2010 AMC 10B Problems/Problem 9

Revision as of 13:03, 7 June 2011 by HarryPotterFTW (talk | contribs) (Solution 2)

Solution 1

Simplify the expression $a-(b-(c-(d+e)))$. I recommend to start with the innermost parenthesis and work your way out.

So you get: $a-(b-(c-(d+e))) = a-(b-(c-d-e)) = a-(b-c+d+e)) = a-b+c-d-e$

Henry substituted $a, b, c, d$ with $1, 2, 3, 4$ respectively.

We have to find the value of $e$, such that $a-b+c-d-e = a-b-c-d+e$ (the same expression without parenthesis).

Substituting and simplifying we get: $-2-e = -8+e \Leftrightarrow -2e = -6 \Leftrightarrow e=3$

So Henry must have used the value $3$ for $e$.

Our answer is:

$\boxed{\mathrm{(D)}= 3}$

Solution 2

Lucky Larry had not been aware of the parenthesis and would have done the following operations: $1-2-3-4+e=e-8$

The correct way he should have done the operations is: $1-(2-(3-(4+e))$

$1-(2-(3-4-e)$

$1-(2-(-1-e)$

$1-(3+e)$

$1-3-e$

$-e-2$

Therefore we have the equation $e-8=-e-2\implies 2e=6\implies e=\boxed{\textbf{D)3}}$

- **Given entries**

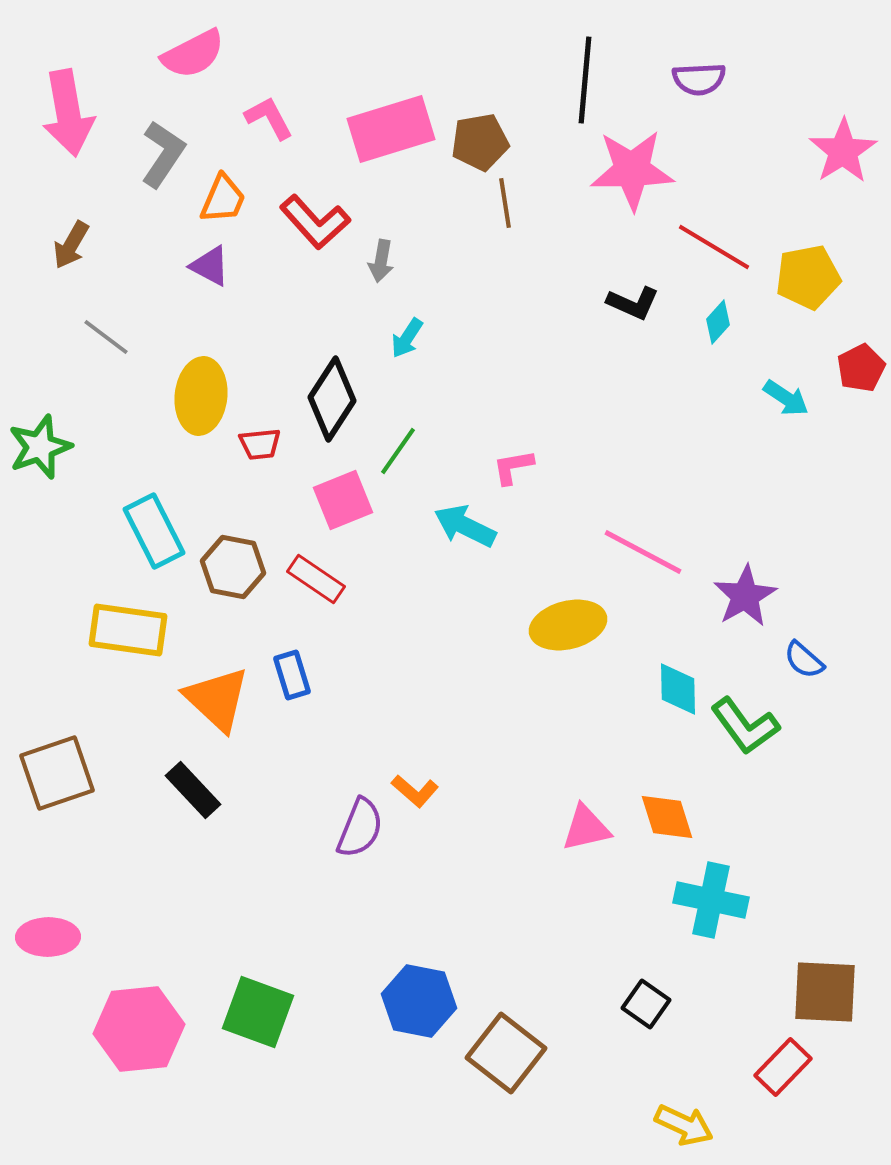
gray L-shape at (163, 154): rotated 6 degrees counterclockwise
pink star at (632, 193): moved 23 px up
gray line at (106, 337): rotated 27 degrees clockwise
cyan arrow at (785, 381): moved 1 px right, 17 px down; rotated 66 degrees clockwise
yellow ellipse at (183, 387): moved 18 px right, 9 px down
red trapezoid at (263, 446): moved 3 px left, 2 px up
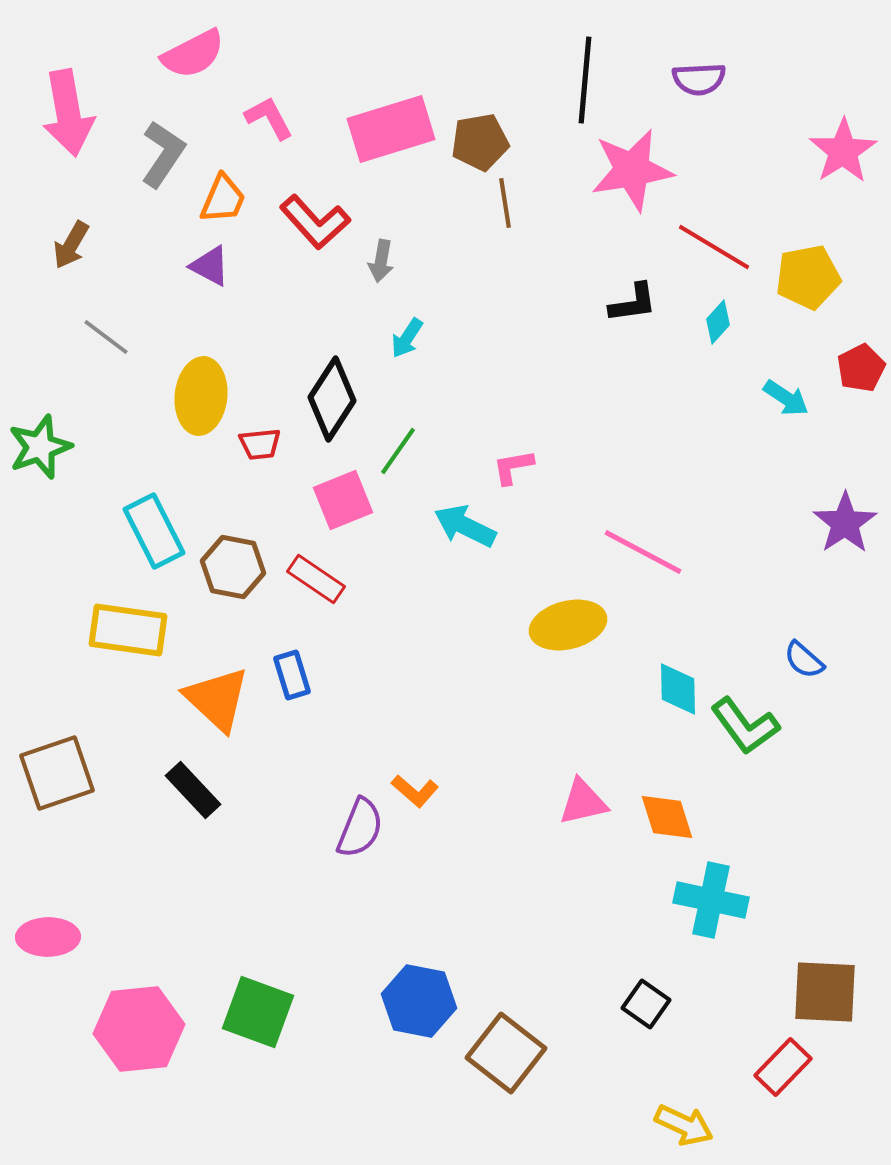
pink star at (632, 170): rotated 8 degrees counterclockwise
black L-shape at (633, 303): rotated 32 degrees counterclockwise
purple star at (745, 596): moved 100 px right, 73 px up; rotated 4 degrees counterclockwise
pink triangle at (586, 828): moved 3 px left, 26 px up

- **What you should do**
Please reproduce the AMC solution page starting with "We have to find" and going on through "value $3$ for $e$.", substituting "Larry" for "Henry" each time it appears. The data plays no part in this work.

- **Task response**
We have to find the value of $e$, such that $a-b+c-d-e = a-b-c-d+e$ (the same expression without parenthesis).

Substituting and simplifying we get: $-2-e = -8+e \Leftrightarrow -2e = -6 \Leftrightarrow e=3$

So Larry must have used the value $3$ for $e$.